WHAT THE TASK REQUIRES | Exactly the lines from the one that contains "index dip: (281, 124)" through the end of the material below are to be output, the first and last included.

RECORDS START

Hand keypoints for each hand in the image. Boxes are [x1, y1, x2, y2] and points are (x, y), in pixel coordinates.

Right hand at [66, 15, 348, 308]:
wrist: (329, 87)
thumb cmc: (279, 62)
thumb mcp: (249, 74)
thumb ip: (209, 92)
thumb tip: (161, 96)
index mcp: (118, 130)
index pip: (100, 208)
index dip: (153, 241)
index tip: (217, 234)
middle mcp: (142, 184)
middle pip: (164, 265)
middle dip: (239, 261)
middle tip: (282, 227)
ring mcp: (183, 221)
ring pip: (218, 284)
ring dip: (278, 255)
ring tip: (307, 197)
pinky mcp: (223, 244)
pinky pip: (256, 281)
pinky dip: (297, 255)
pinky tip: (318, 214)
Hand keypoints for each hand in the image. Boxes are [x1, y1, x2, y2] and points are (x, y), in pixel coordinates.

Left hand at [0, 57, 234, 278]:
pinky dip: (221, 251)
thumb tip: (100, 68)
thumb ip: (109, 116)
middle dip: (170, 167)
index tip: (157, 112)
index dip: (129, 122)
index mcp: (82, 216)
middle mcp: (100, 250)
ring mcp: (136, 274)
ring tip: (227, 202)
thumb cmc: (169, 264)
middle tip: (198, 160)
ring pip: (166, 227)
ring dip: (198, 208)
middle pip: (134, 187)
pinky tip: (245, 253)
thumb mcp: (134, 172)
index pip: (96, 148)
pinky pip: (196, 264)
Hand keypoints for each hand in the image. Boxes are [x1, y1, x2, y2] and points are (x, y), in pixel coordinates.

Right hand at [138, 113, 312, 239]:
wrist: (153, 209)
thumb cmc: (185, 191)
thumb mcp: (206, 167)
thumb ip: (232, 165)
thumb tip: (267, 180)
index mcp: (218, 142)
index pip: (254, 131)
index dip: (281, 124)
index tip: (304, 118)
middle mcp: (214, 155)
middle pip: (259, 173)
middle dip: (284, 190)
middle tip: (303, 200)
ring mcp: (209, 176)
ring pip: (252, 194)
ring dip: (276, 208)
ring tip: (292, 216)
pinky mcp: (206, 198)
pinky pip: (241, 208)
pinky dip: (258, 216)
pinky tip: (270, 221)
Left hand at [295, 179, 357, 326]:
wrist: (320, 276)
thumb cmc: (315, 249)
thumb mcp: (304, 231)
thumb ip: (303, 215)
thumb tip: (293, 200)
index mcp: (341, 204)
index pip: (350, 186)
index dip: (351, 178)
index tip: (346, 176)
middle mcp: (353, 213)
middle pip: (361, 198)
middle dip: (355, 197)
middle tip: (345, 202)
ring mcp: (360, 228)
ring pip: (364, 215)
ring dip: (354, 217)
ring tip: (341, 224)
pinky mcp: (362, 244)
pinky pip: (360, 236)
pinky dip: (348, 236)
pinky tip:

RECORDS END

TASK RESULT |
index dip: (281, 124)
index tip: (304, 118)
middle mcp: (214, 155)
middle pip: (259, 173)
middle dip: (284, 190)
middle tip: (303, 200)
ring mcp: (209, 176)
ring pip: (252, 194)
ring dip: (276, 208)
ring tip: (292, 216)
pinky mcp: (206, 198)
pinky pip: (241, 208)
pinky dip: (258, 216)
pinky tip: (270, 221)
Left hand at [295, 179, 357, 326]:
wrist: (320, 276)
thumb cmc: (315, 249)
thumb mcp: (304, 231)
thumb ip: (303, 215)
thumb tip: (293, 200)
index mcp: (341, 204)
index pip: (350, 186)
index dip: (351, 178)
index tip: (346, 176)
middle mcp: (353, 213)
middle pip: (361, 198)
middle dip: (355, 197)
middle tip: (345, 202)
ring mcp: (360, 228)
ring pip: (364, 215)
ring dip: (354, 217)
ring tip: (341, 224)
pinky mcp: (362, 244)
pinky pip: (360, 236)
pinky dip: (348, 236)
pinky tip:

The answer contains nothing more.